Cirillo v Lang
2022 NY Slip Op 03493 [206 AD3d 611]
June 1, 2022
Appellate Division, Second Department
Published by New York State Law Reporting Bureau pursuant to Judiciary Law § 431.
As corrected through Wednesday, August 3, 2022


[*1]
 Fran Cirillo, Respondent,
v
Jennifer Lang, Appellant.

Richard J. Kaufman, P.C. (Cartier, Bernstein, Auerbach & Steinberg, P.C., Patchogue, NY [Robert G. Steinberg], of counsel), for appellant.

Zabell & Collotta, P.C., Bohemia, NY (Saul D. Zabell and Ryan M. Eden of counsel), for respondent.

In an action, inter alia, to recover damages for breach of contract, the defendant appeals from an order of the Supreme Court, Suffolk County (Martha L. Luft, J.), dated November 8, 2019. The order denied the defendant's motion pursuant to CPLR 3025 (b) for leave to amend her answer.

Ordered that the order is reversed, on the law and in the exercise of discretion, with costs, and the defendant's motion pursuant to CPLR 3025 (b) for leave to amend her answer is granted.

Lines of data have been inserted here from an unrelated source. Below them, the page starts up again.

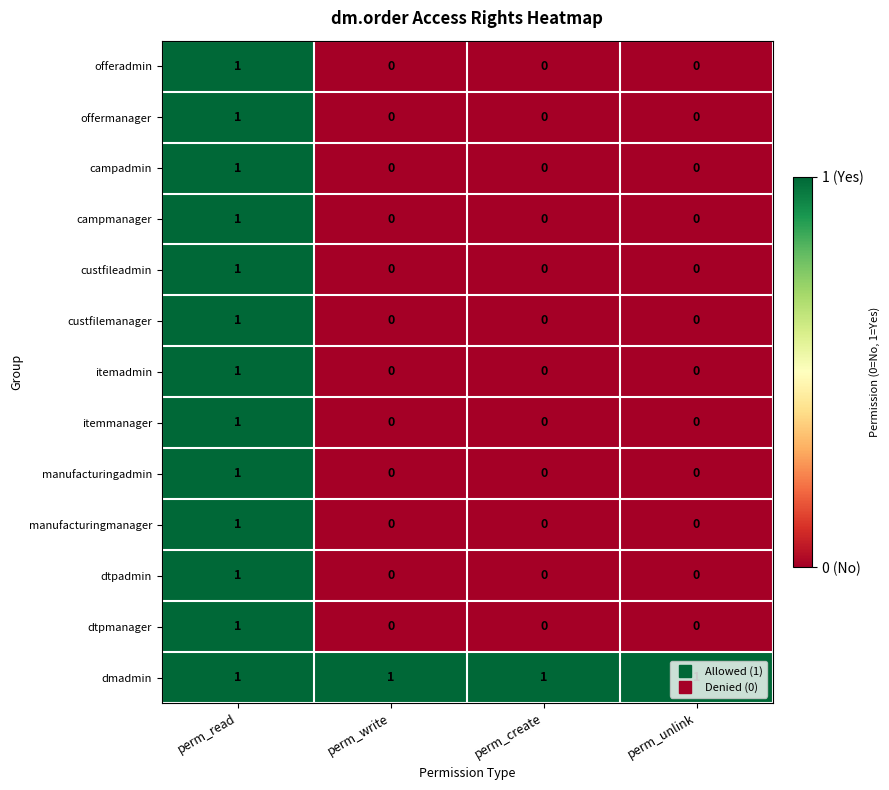

The value of custfileadmin at perm_unlink is 0. True or false?

True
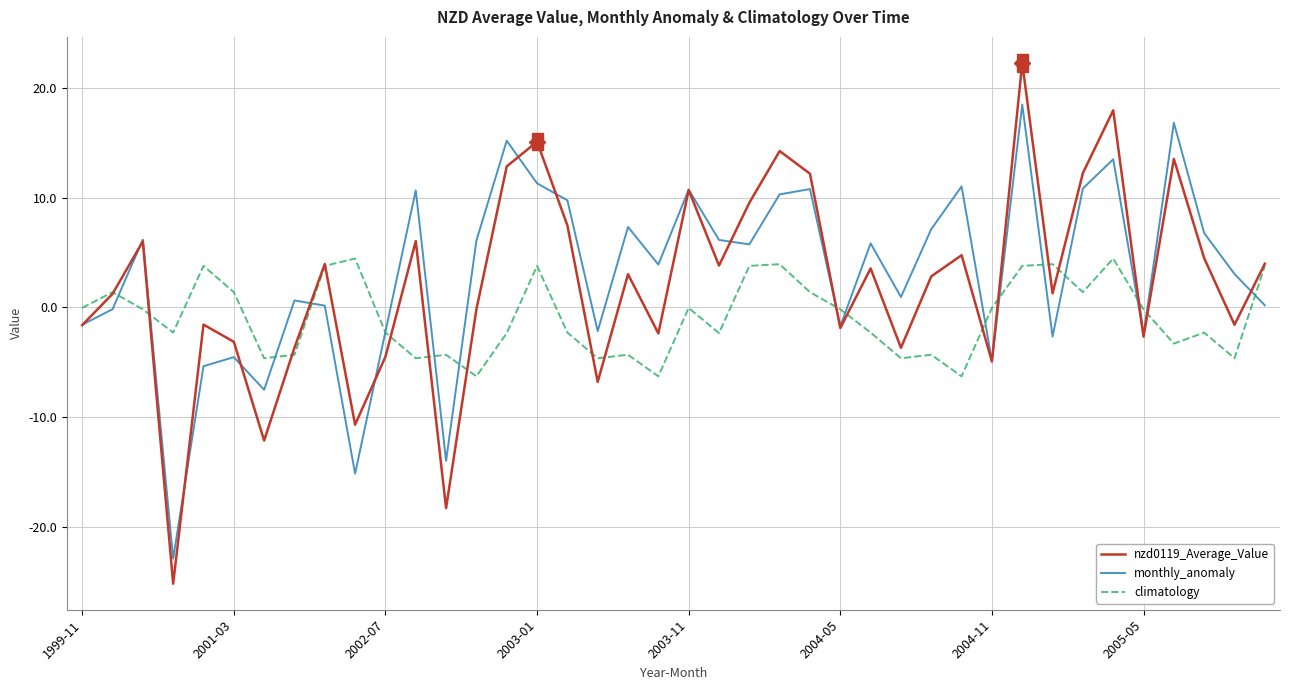

What is the minimum value for climatology?

-6.3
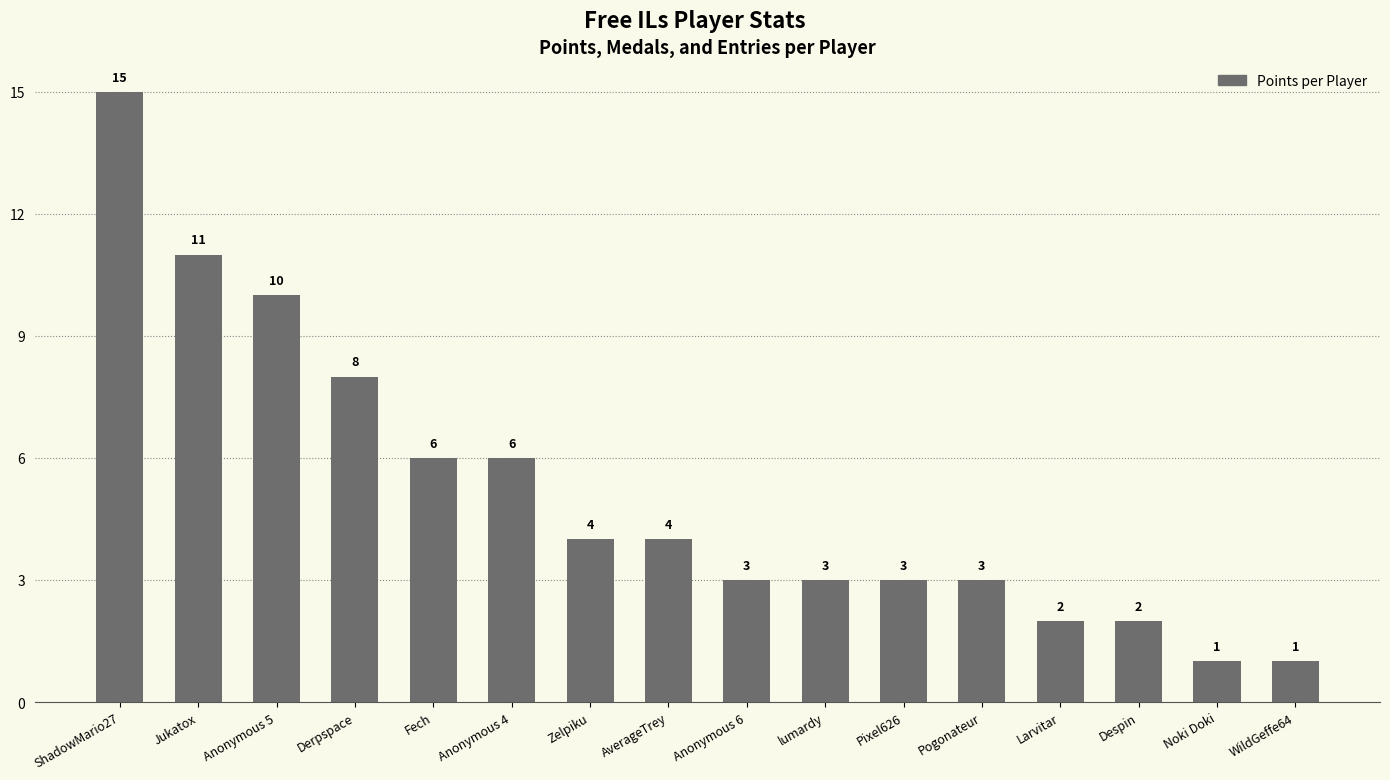

Which label corresponds to the largest value in the chart?

ShadowMario27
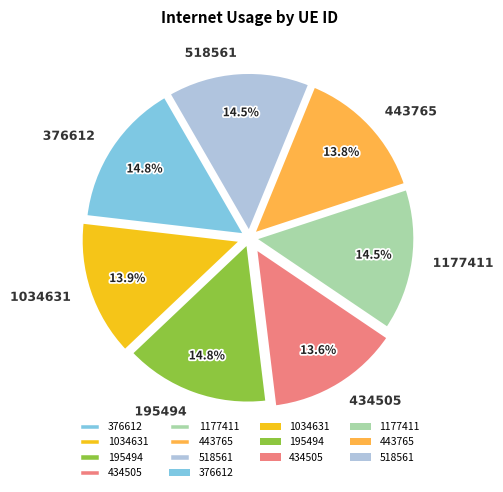

How many slices are in this pie chart?

7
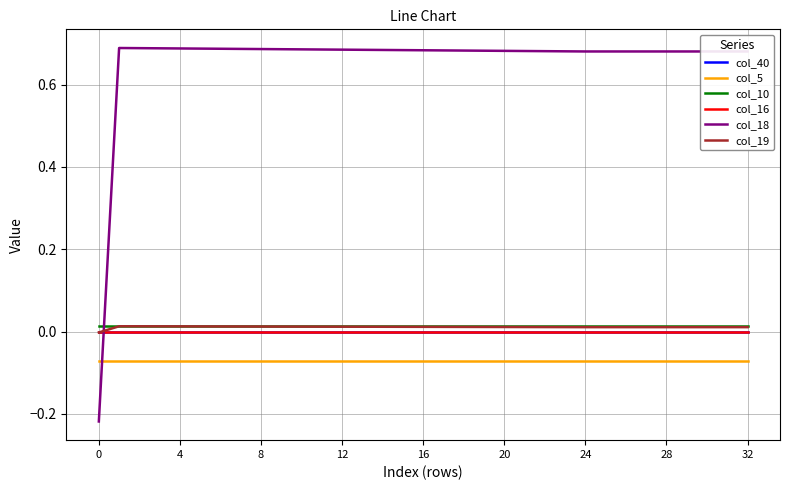

How many positive values does the col_18 series have?

32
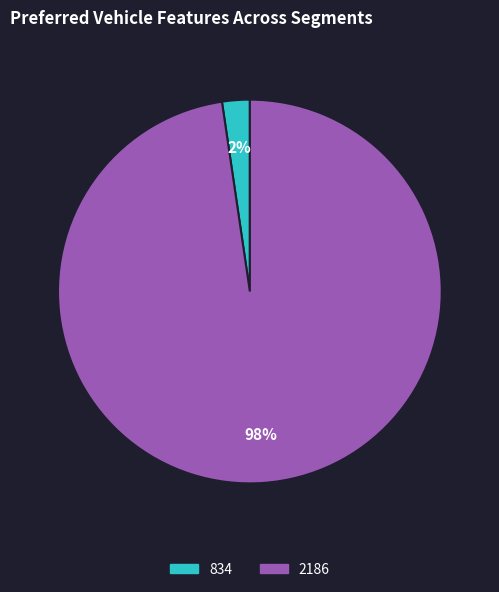

The 2186 slice represents 98% of the pie. True or false?

True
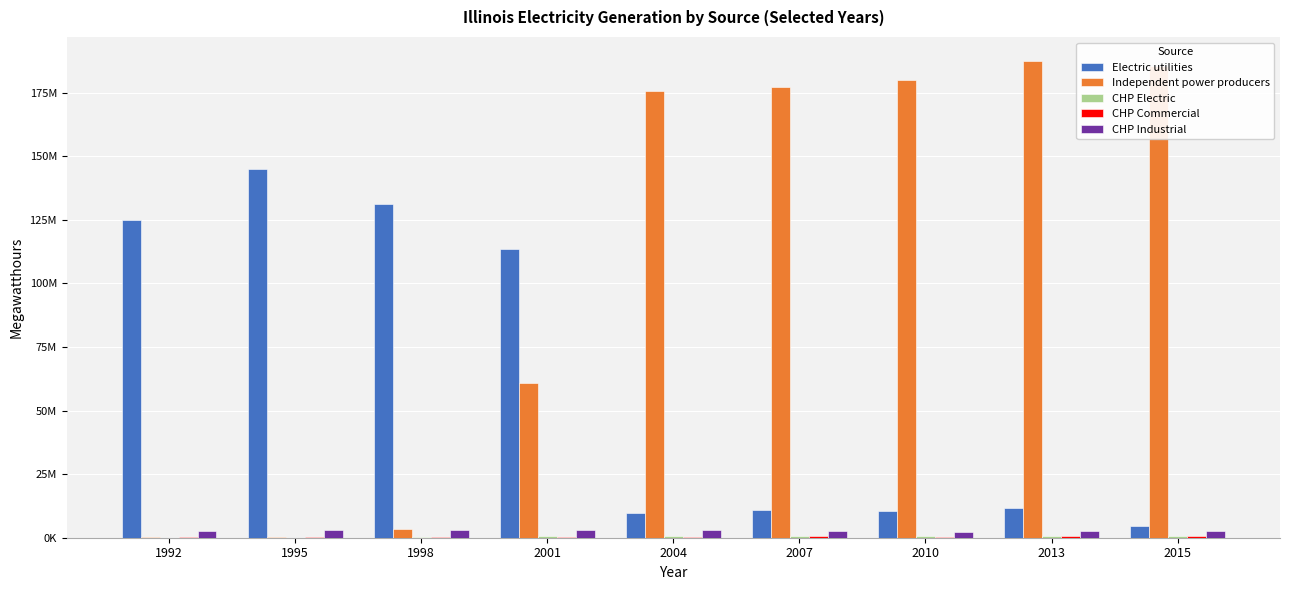

The value of CHP Commercial at 1998 is 269841. True or false?

True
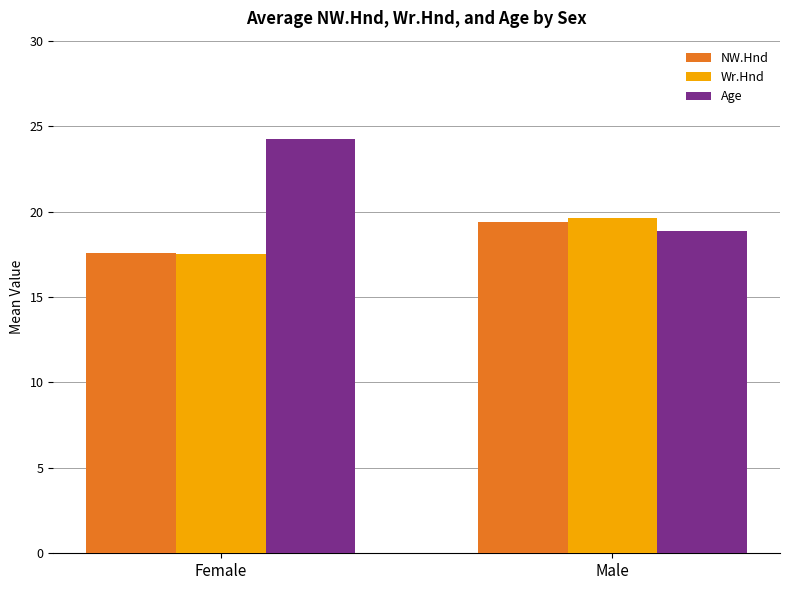

How many bars are there in each group?

3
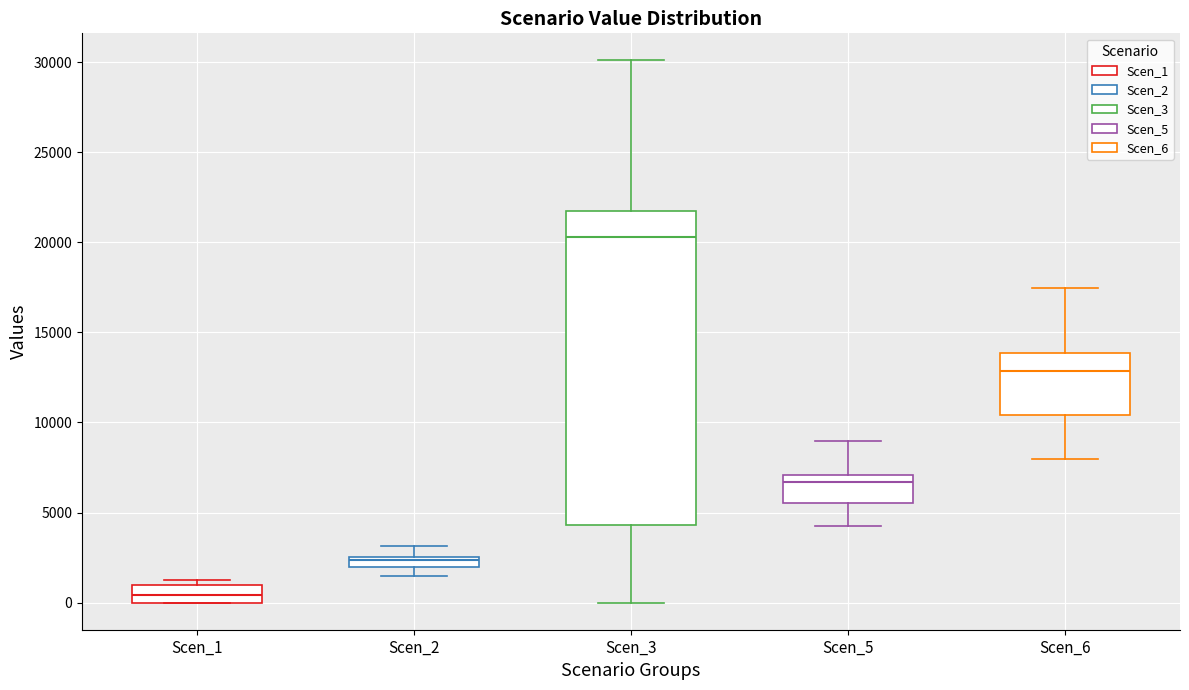

Where does the lower whisker of the box for Scen_5 end on the y-axis? The values are not printed on the chart, so give them approximately, as read against the axis.

4500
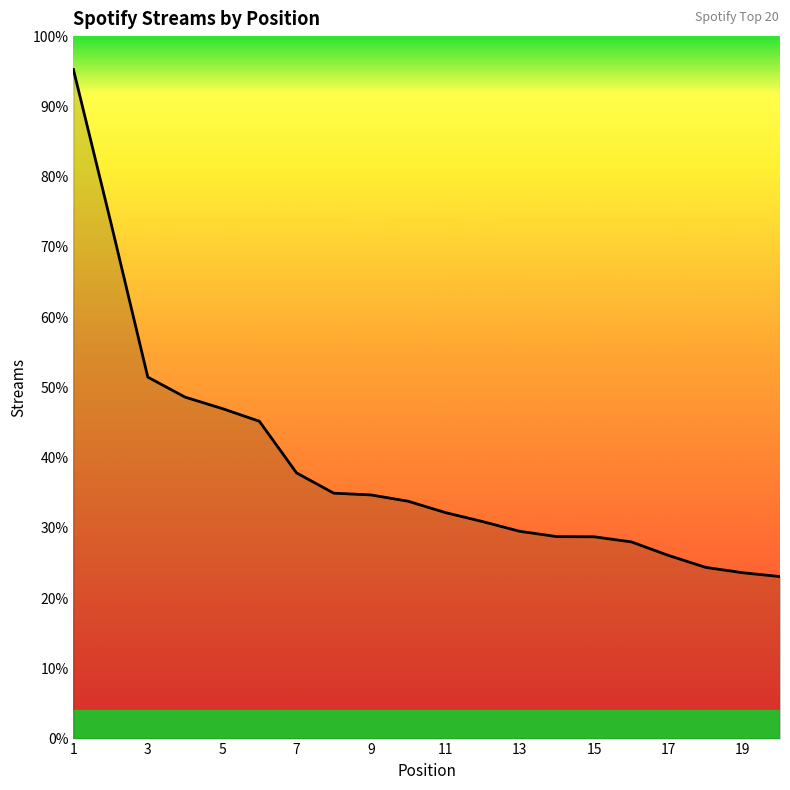

Does the chart have visible grid lines?

No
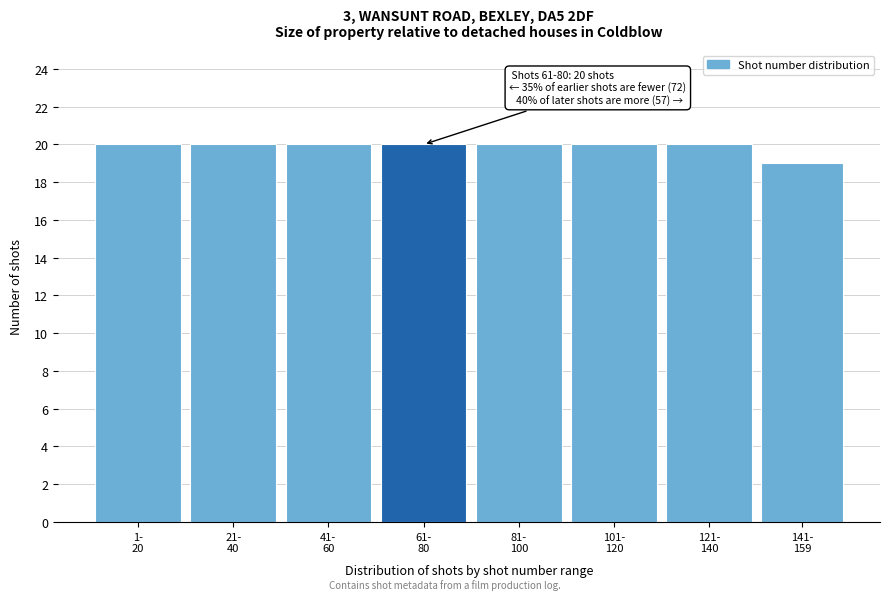

Reading left to right, what are all the values shown in this chart?

20	20	20	20	20	20	20	19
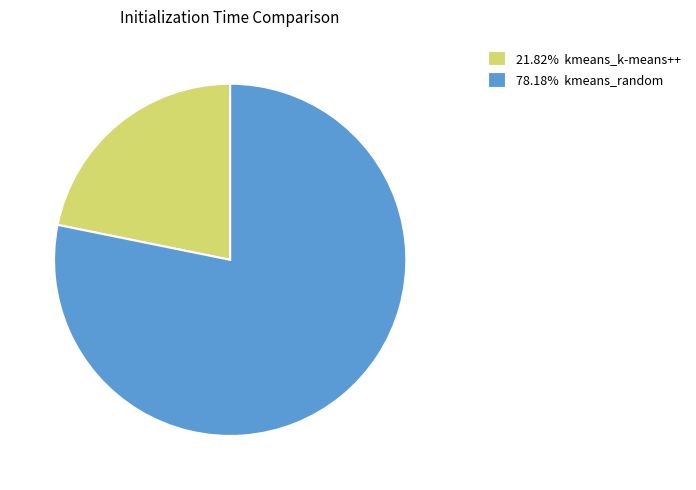

What is the ratio of the value at 78.18% kmeans_random to the value at 21.82% kmeans_k-means++?

3.6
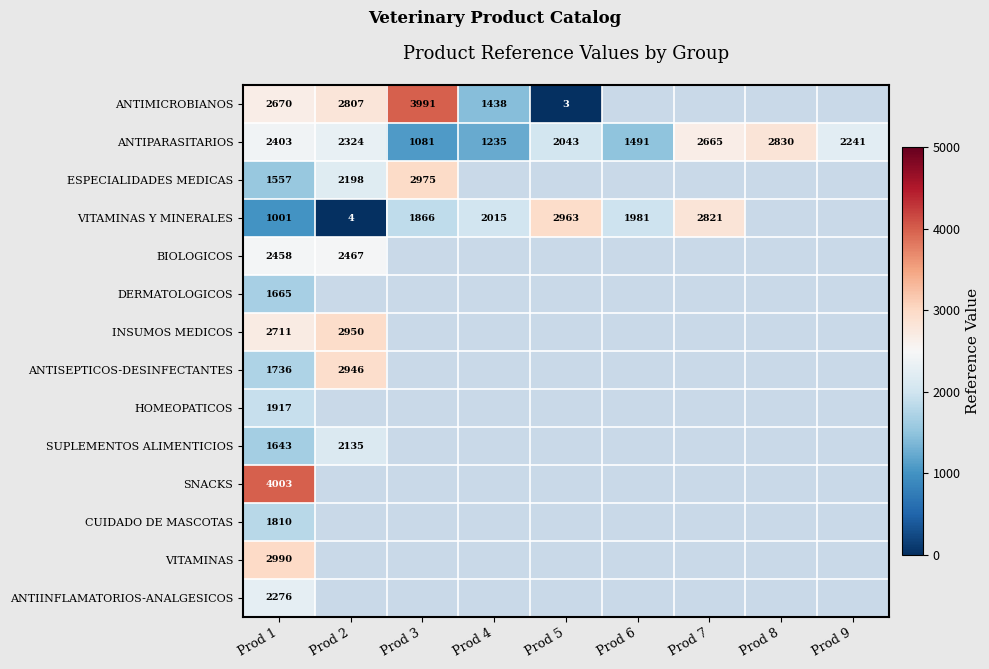

The value of ESPECIALIDADES MEDICAS at Prod 1 is 2660. True or false?

False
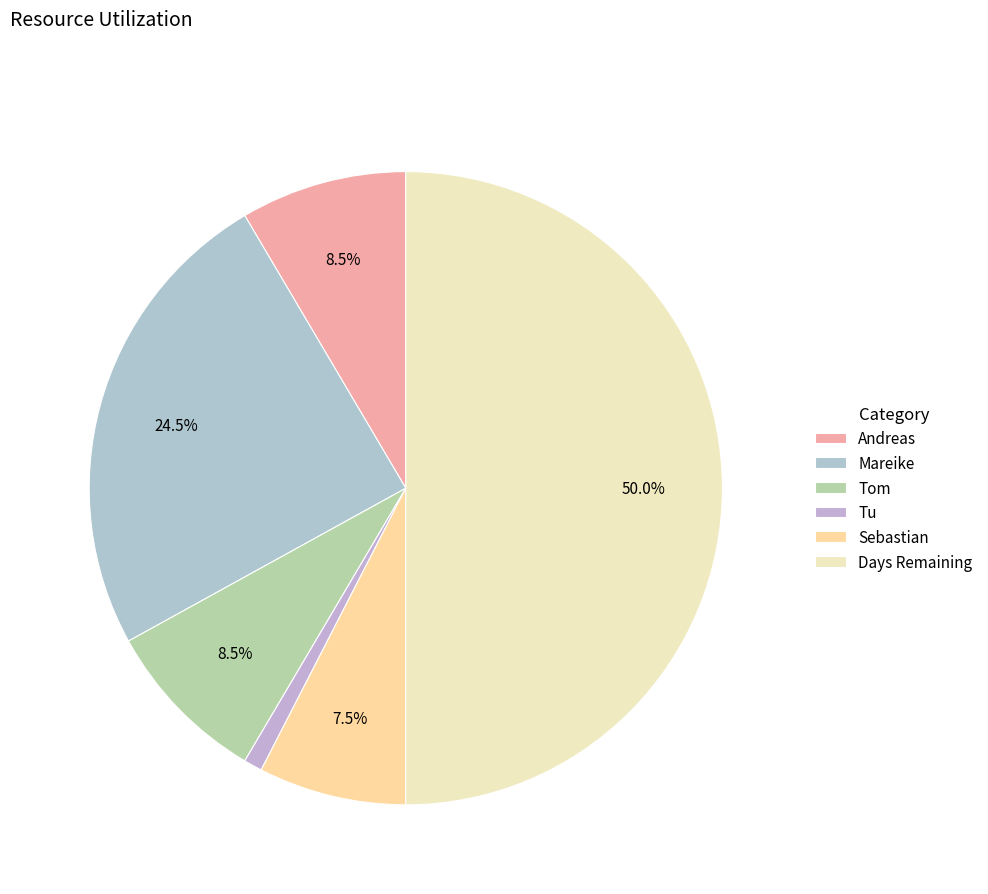

Count the number of slices in the pie.

6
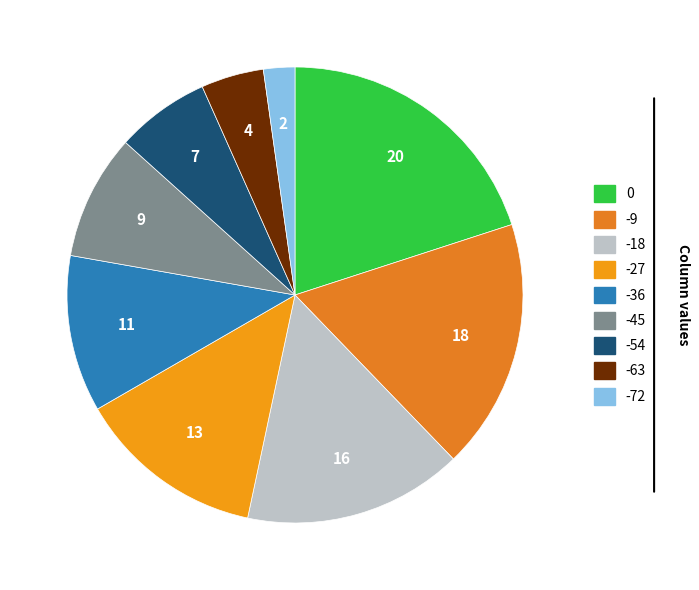

Does -63 account for over 50% of the chart?

No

In 2014, the plaintiff commenced this action, inter alia, to recover damages for breach of contract. The defendant served an answer that did not assert any affirmative defenses. Discovery proceeded and, in 2019, prior to the filing of the note of issue, the defendant moved pursuant to CPLR 3025 (b) for leave to amend her answer to assert the affirmative defenses of fraud and duress. By order dated November 8, 2019, the Supreme Court denied the defendant's motion. The defendant appeals.

Leave to amend pleadings under CPLR 3025 (b) should be freely granted unless the proposed amendment would unfairly prejudice or surprise the opposing party, or is palpably insufficient or patently devoid of merit (see Caldara v County of Westchester, 197 AD3d 607, 608 [2021]). "Mere lateness is not a barrier" to amendment, absent prejudice (Edenwald Contr. Co. v City of New York, 60 NY2d 957, 959 [1983] [internal quotation marks omitted]), which exists where the nonmoving party "has been hindered in the preparation of [its] case or has been prevented from taking some measure in support of [its] position" (Kimso Apts., LLC v Gandhi, 24 NY3d 403, 411 [2014] [internal quotation marks omitted]). "The burden of establishing prejudice is on the party opposing the amendment" (id. at 411).

Here, the Supreme Court improvidently exercised its discretion in denying the defendant's motion pursuant to CPLR 3025 (b) for leave to amend her answer. The plaintiff failed to demonstrate unfair prejudice or surprise arising from the proposed amendment. To the contrary, [*2]the plaintiff's counsel expressly acknowledged the defendant's claimed defenses of fraud and duress prior to taking the defendant's deposition, and questioned the defendant at her deposition about those defenses.

Furthermore, the proposed amendment was not palpably insufficient or patently devoid of merit, and "[t]he sufficiency or underlying merit of the proposed amendment is to be examined no further" (Maldonado v Newport Gardens, Inc., 91 AD3d 731, 732 [2012]; see Lucido v Mancuso, 49 AD3d 220, 222 [2008]). "If the opposing party wishes to test the merits of the proposed added . . . defense," as the plaintiff sought to do here, that party may move for summary judgment upon a proper showing (Lucido v Mancuso, 49 AD3d at 229).

Accordingly, we reverse the order and grant the defendant's motion pursuant to CPLR 3025 (b) for leave to amend her answer. Brathwaite Nelson, J.P., Iannacci, Wooten and Zayas, JJ., concur.